Nova supervisão do frete pode promover a profissionalização de motoristas

Nova fiscalização do frete deve impulsionar profissionalização de caminhoneiros

Medidas do governo federal e ANTT dificultam prática irregular da carta-frete

A publicação da Medida Provisória nº 1.343/2026 e as novas resoluções da Agência Nacional de Transportes Terrestres (ANTT) representam um avanço significativo na busca pela profissionalização dos caminhoneiros autônomos no Brasil. Esses passos visam combater práticas irregulares, especialmente o uso da carta-frete, que frequentemente resulta em salários abaixo do piso estabelecido.

Desde 2011, a obrigatoriedade do Código Identificador da Operação de Transporte (CIOT) e a realização de pagamentos eletrônicos através de instituições credenciadas pela ANTT têm sido essenciais para a regularização das contratações no setor. No entanto, muitos ainda operavam de forma não regulamentada, o que enfraquecia a segurança financeira e a dignidade dos motoristas.

O que muda com a MP

A MP 1343 traz uma série de medidas rigorosas de controle e fiscalização. Uma das principais inovações é a ampliação da obrigatoriedade do CIOT para todas as contratações de frete, reunindo informações detalhadas sobre cada operação. Isso permitirá à ANTT monitorar e bloquear automaticamente operações realizadas abaixo do valor legal, garantindo um piso mínimo mais efetivo.

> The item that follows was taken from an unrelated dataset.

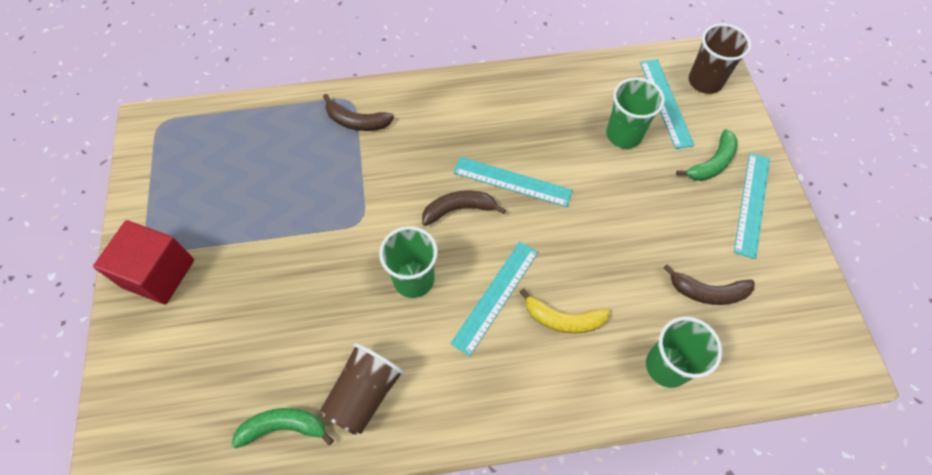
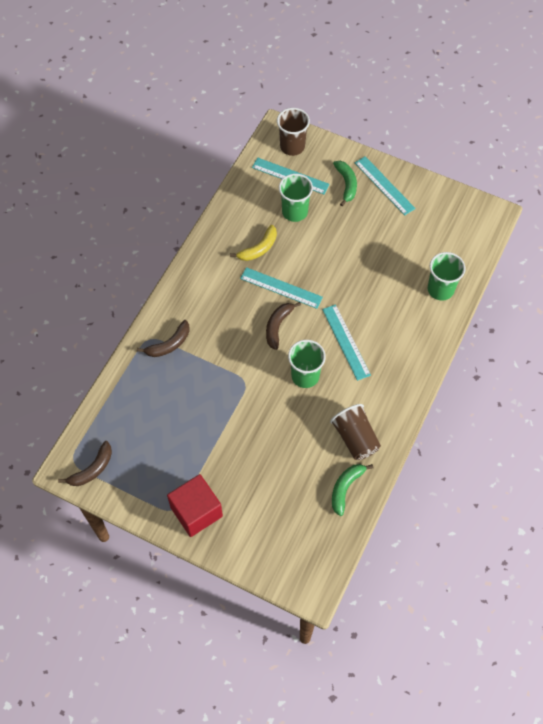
camera: 55 degrees left, 0 degrees up
turquoise ruler [453,157,573,207] -> turquoise ruler turned 60 degrees clockwise [240,267,323,309]
yellow banana [520,288,610,334] -> yellow banana moved to [230,225,277,261]
brown banana [663,264,754,305] -> brown banana moved to [58,441,112,486]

Além disso, a nova legislação prevê penalidades mais severas para as empresas que desrespeitarem o piso do frete, como a suspensão de registros e multas expressivas que podem alcançar até R$ 10 milhões. A fiscalização, que antes dependia de abordagens nas estradas, agora será eletrônica e contínua, trazendo mais eficiência ao controle.

Resoluções da ANTT

Complementando a MP, as Resoluções nº 6.077 e nº 6.078 estabelecem procedimentos operacionais e mecanismos de controle que garantem a compliance com as novas normas. A Resolução 6.078, por exemplo, transforma o CIOT em um bloqueio tecnológico, impedindo que operações abaixo do piso mínimo sejam registradas.

Essas medidas têm um impacto positivo não apenas para os motoristas, mas também para as empresas que já operam dentro da legalidade. A regularização do setor promove um ambiente mais competitivo e justo, assegurando que todos os caminhoneiros sejam remunerados de maneira justa.

Profissionalização

A expectativa é que essas mudanças levem a uma profissionalização significativa do setor. Com o uso do CIOT e a obrigatoriedade de pagamento por instituições autorizadas, os caminhoneiros terão garantido o direito de receber, no mínimo, o valor estabelecido, o que melhora a segurança financeira e a qualidade de vida dos profissionais.

Além disso, a nova legislação simplifica o processo de contratação, uma vez que o CIOT está vinculado ao Manifesto Eletrônico de Documentos Fiscais (MDF-e). Isso transforma a emissão do documento em uma garantia de conformidade, prevenindo fraudes e irregularidades.

Conclusão

Essas mudanças representam não apenas uma mudança de regulamentação, mas uma transformação cultural no transporte rodoviário de cargas. A profissionalização dos caminhoneiros se reflete em um sistema mais justo e robusto, trazendo benefícios não apenas para os motoristas, mas também para a mobilidade geral nas estradas brasileiras. Com menos irregularidades, os motoristas podem se concentrar no que fazem de melhor: transportar mercadorias com segurança e eficiência.